Monty pressed both palms into his eyes before focusing a bleary gaze on Stevie. ‘My notebook has gone along with the case files. There are hazy spots in my memory, but one thing I do remember thinking is how the victims were total opposites. Could his selection be a deliberate attempt to throw us off track, to go against the norm? With all due respect, De Vakey, you profilers base your suppositions on research and statistics. There’s not room for much flexibility there.’

De Vakey shrugged, ‘Nothing can be carved in stone. A profile is about a type of person, not a specific one. But when you’ve studied patterns of aberrant behaviour for as long as I have, you can’t help but notice certain persistent constants.’

‘I know what Monty means, though,’ Stevie said. ‘Look at the Linda Royce case. It’s as if he deliberately tried to make her different from the others: the paint, the elaborate posing, the quotation on her thigh.’
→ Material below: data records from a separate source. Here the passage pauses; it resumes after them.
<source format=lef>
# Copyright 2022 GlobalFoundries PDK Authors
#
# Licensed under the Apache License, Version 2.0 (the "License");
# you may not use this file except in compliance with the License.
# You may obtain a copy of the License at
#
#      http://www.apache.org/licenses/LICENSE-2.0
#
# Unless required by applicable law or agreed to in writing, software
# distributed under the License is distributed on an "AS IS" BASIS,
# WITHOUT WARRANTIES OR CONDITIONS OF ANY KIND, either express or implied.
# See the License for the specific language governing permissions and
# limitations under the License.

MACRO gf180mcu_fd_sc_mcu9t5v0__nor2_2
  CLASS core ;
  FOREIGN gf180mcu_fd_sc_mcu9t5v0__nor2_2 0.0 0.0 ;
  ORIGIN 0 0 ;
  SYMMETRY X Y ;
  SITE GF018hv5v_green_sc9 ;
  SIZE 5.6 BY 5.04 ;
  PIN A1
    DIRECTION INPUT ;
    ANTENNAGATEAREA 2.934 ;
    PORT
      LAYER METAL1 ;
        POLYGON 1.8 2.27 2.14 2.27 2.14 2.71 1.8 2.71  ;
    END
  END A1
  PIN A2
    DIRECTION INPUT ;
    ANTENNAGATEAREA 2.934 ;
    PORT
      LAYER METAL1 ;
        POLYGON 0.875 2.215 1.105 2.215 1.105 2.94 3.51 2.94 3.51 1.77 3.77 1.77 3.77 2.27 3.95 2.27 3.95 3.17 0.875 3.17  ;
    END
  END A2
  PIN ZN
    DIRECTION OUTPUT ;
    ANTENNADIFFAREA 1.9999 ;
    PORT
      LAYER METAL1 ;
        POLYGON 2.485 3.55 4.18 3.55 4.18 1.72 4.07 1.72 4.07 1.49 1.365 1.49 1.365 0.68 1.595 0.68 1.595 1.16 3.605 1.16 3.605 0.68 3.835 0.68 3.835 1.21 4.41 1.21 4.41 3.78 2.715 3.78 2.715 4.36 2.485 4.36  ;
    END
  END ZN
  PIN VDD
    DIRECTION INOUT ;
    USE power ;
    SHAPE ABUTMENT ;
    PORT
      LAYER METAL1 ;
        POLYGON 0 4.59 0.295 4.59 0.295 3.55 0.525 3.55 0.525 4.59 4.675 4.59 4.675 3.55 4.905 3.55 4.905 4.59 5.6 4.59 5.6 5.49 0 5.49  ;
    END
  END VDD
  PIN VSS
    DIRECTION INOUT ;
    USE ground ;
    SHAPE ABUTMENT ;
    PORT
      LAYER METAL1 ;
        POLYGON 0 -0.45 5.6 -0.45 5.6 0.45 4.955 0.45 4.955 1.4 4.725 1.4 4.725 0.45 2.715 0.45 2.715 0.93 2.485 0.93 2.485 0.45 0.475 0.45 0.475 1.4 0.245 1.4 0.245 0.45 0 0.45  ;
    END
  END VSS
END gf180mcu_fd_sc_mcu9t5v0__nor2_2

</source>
De Vakey looked from one of them to the other. ‘Yes, but fundamentally it’s still the same crime. You’re correct, Monty, when you see the hair as the common link. The man is out to depersonalise the victims, and what better way to do it, especially with a woman, than to cut off her hair? This is the one thing he cannot help doing because it is rooted in his deepest fantasies. It is something he cannot change, no matter how clever he thinks he is. As for the Easeful Death quote, perhaps in his own warped way he thinks that by killing them he’s doing them a kindness.’

‘But it wasn’t written on the prostitutes at all,’ Monty said.
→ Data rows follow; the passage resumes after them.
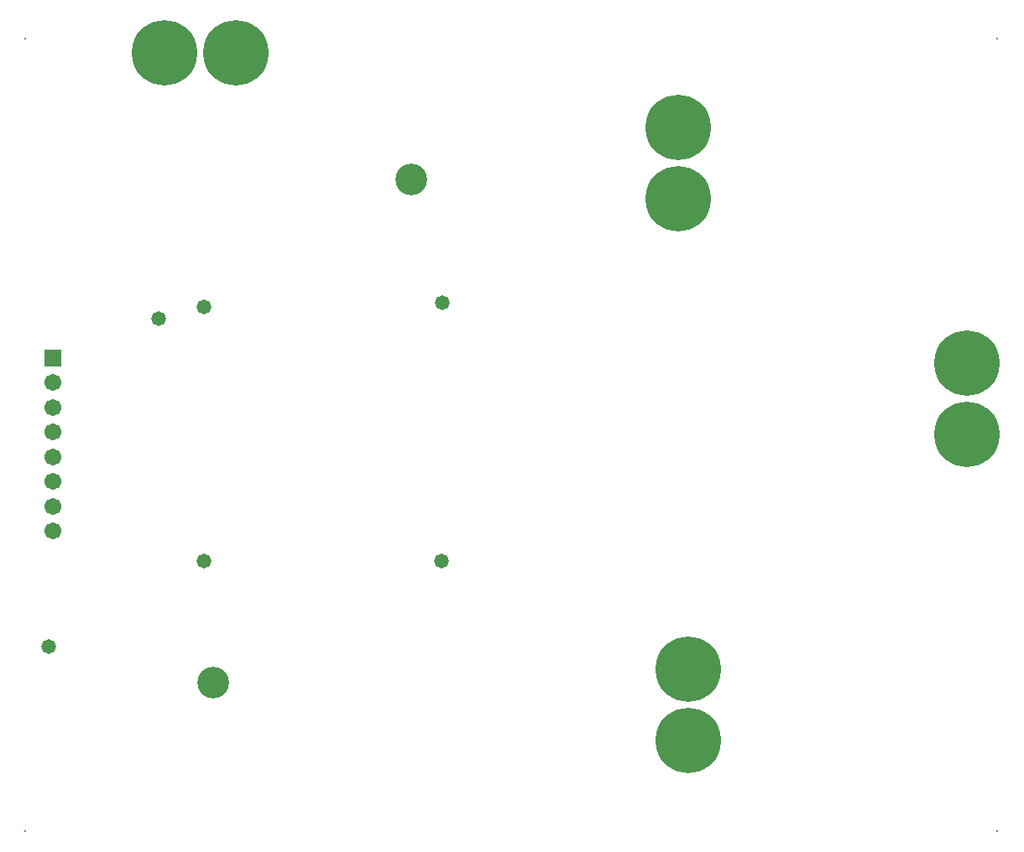
<source format=gbs>
G04*
G04 #@! TF.GenerationSoftware,Altium Limited,Altium Designer,20.0.12 (288)*
G04*
G04 Layer_Color=16711935*
%FSLAX25Y25*%
%MOIN*%
G70*
G01*
G75*
%ADD35R,0.06706X0.06706*%
%ADD36C,0.06706*%
%ADD37C,0.25997*%
%ADD38C,0.12611*%
%ADD39C,0.00800*%
%ADD40C,0.05800*%
D35*
X30709Y207677D02*
D03*
D36*
Y197835D02*
D03*
Y187992D02*
D03*
Y178150D02*
D03*
Y168307D02*
D03*
Y158465D02*
D03*
Y148622D02*
D03*
Y138779D02*
D03*
D37*
X282776Y83957D02*
D03*
Y55610D02*
D03*
X278839Y299114D02*
D03*
Y270768D02*
D03*
X393701Y205512D02*
D03*
Y177165D02*
D03*
X74803Y328740D02*
D03*
X103150D02*
D03*
D38*
X94114Y78642D02*
D03*
X172933Y278642D02*
D03*
D39*
X405512Y334646D02*
D03*
X19685D02*
D03*
Y19685D02*
D03*
X405512D02*
D03*
D40*
X184941Y126772D02*
D03*
X185138Y229528D02*
D03*
X72677Y223110D02*
D03*
X90551Y227972D02*
D03*
X28937Y92913D02*
D03*
X90551Y126772D02*
D03*
M02*

</source>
‘Four years have passed, the line might have come to his notice in the meantime,’ De Vakey replied. ‘Who knows what he’s been up to since then. Maybe he’s pursued further education in an attempt to curb his impulses, and maybe it did for a while, until something sparked him off again. The KP murders were a crude attempt to shock; these later murders smack of a much higher level of sophistication.’

De Vakey’s tone was almost one of admiration. Did he regard this murdering animal as a worthy opponent? Stevie shivered and drew her legs tight under her body.

‘Whatever it was, he’s had a huge increase in confidence since the KP murders,’ De Vakey continued. ‘Prostitutes are low-risk victims. They put themselves in harm’s way each time they take on a client. Linda Royce and Michelle Birkby, on the other hand, were high risk; they would have been reluctant to put themselves in any kind of dangerous situation. They have family, friends and loved ones who would miss them immediately. This fact would increase the buzz for our unsub and give him an even greater high when he got away with it. The next victim will probably be even more of a risk to him, and I predict that she will turn up sooner rather than later.’